With that message still reverberating, many unfair legal practices continue to draw attention to the Sunshine State.  As the epicenter of lawsuits against cigarette makers, the state now hosts about 8,000 pending cases, many of which are in South Florida courts. The Wall Street Journal has reported that, during the past two years, Philip Morris lost nine verdicts in Florida, totaling $86 million in damages. It lost just one case, for $13.8 million, throughout the rest of the country during the same period. Similarly, RJ Reynolds has lost 15 verdicts in Florida since 2009, with $166 million in total damages, while losing just two cases outside of Florida for a combined $9.5 million. Frustrated defense lawyers observe that they are “trying cases with our arms tied behind our back.” This is because a prior Florida Supreme Court ruling determined that tobacco defendants must begin lawsuits with two strikes against them – jurors are told that cigarettes are defective and that defendants misled smokers. Plaintiffs must only demonstrate that cigarettes caused their respective illnesses, and argue how large their awards should be (generally, very large).

This year, an appellate court upheld a $24 million Miami-Dade verdict for one smoker. In another recent case, a Broward County jury awarded a single plaintiff $26.6 million. “We are just getting started,” said the plaintiff’s lawyer.  More recently, Florida defense counsel did manage some success, obtaining defense verdicts in eight subsequent cases, some of which were even tried in South Florida courts. But that success may be short lived.  Just before press time, another Florida jury awarded $80 million to the family of a deceased smoker whose smoking history included decades’ of surgeon general warnings on every pack he smoked.

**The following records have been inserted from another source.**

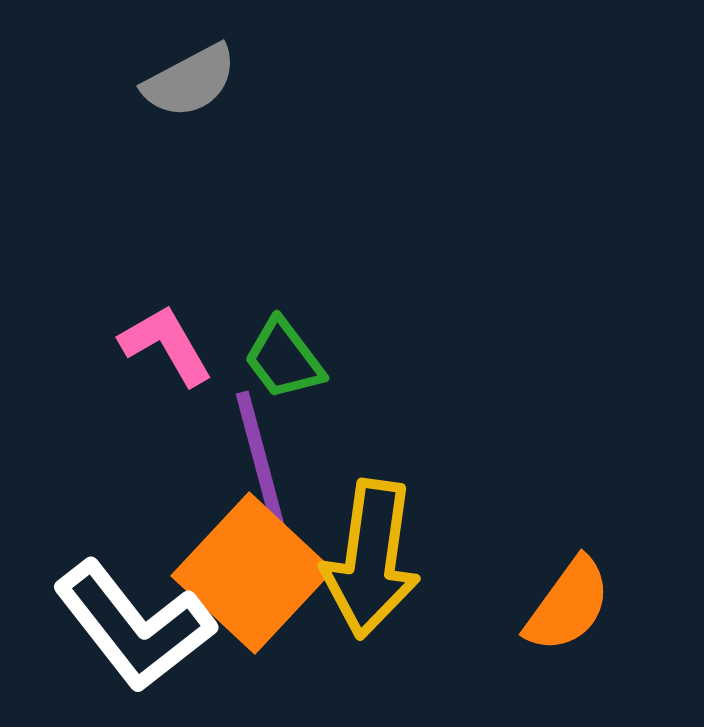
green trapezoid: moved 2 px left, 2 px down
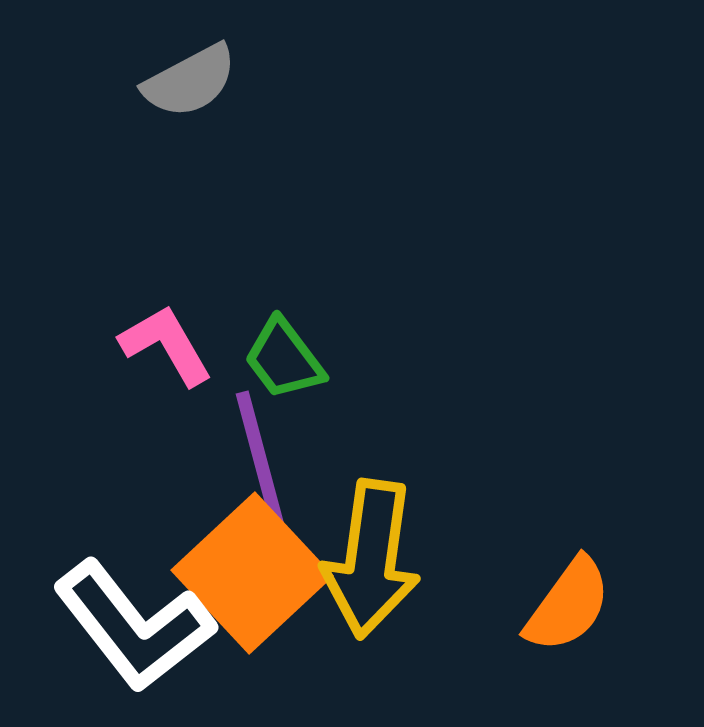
orange square: rotated 4 degrees clockwise
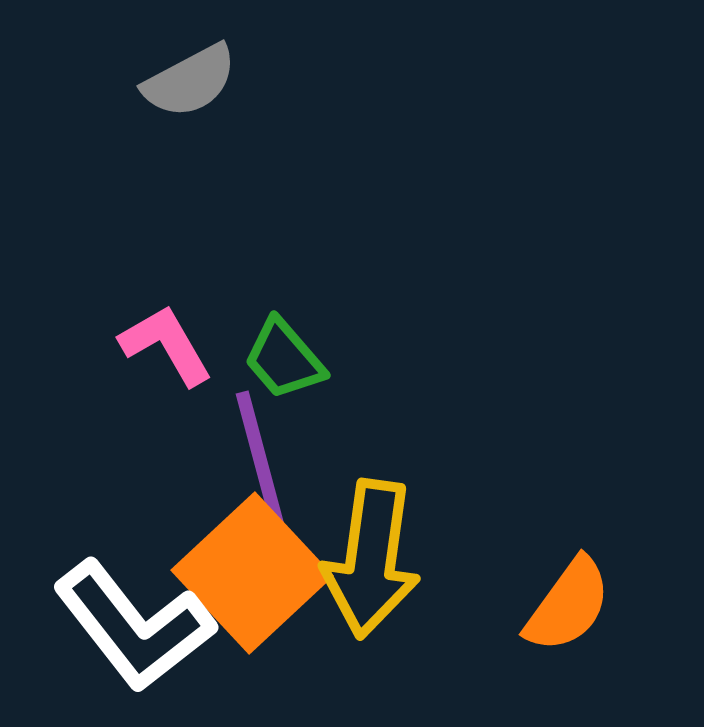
green trapezoid: rotated 4 degrees counterclockwise
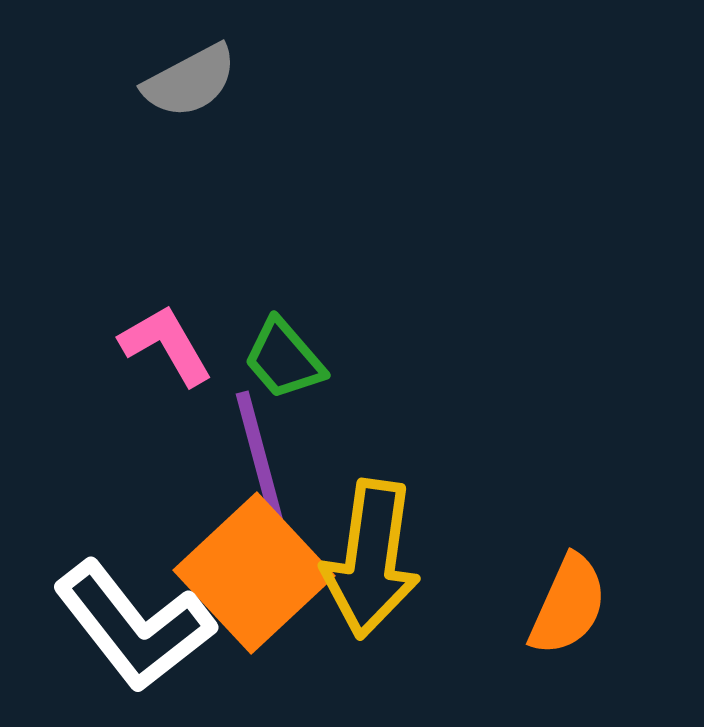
orange square: moved 2 px right
orange semicircle: rotated 12 degrees counterclockwise
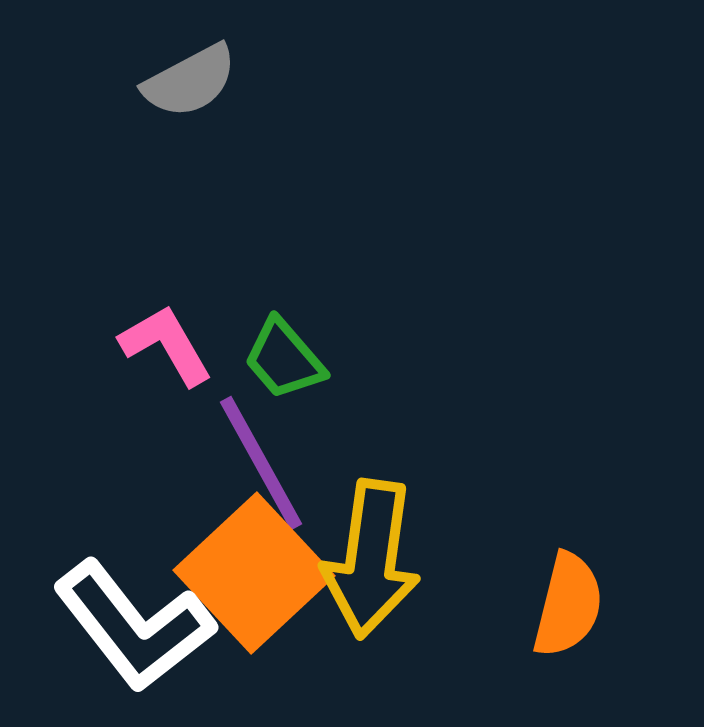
purple line: rotated 14 degrees counterclockwise
orange semicircle: rotated 10 degrees counterclockwise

Miami Dade also continues a tradition of large awards in other areas. This year, the court awarded $14 million in an asbestos suit, following a $24 million verdict in 2008 – the largest compensatory jury verdict involving a single defendant in a Florida asbestos case.

Fallout from a number of South Florida lawyer scandals also continued this year with Fort Lauderdale-based Scott Rothstein sentenced to 50 years in prison for operating a $1.2 billion Ponzi scheme that used forged legal settlements. Rothstein sold investors stakes in collecting these settlements, and then used the money to buy mansions, sports cars, and massive yachts. A Coral Gables couple, which was charged last year with stealing Miami-Dade-area hospital and clinic records and selling them to personal injury attorneys, is now charged with orchestrating a similar arrangement with an ambulance company employee. Why chase the ambulance, when you can just pay off the driver? And finally, Broward Circuit Judge Jack Tuter this year found that Henry Adorno violated ethics rules when he orchestrated a $7 million class-action settlement that benefited only seven people, rather than all the Miami taxpayers he claimed to represent. In the case, which challenged a city fire fee, seven plaintiffs split $5 million and the lawyers took $2 million instead of providing a refund to thousands of property owners.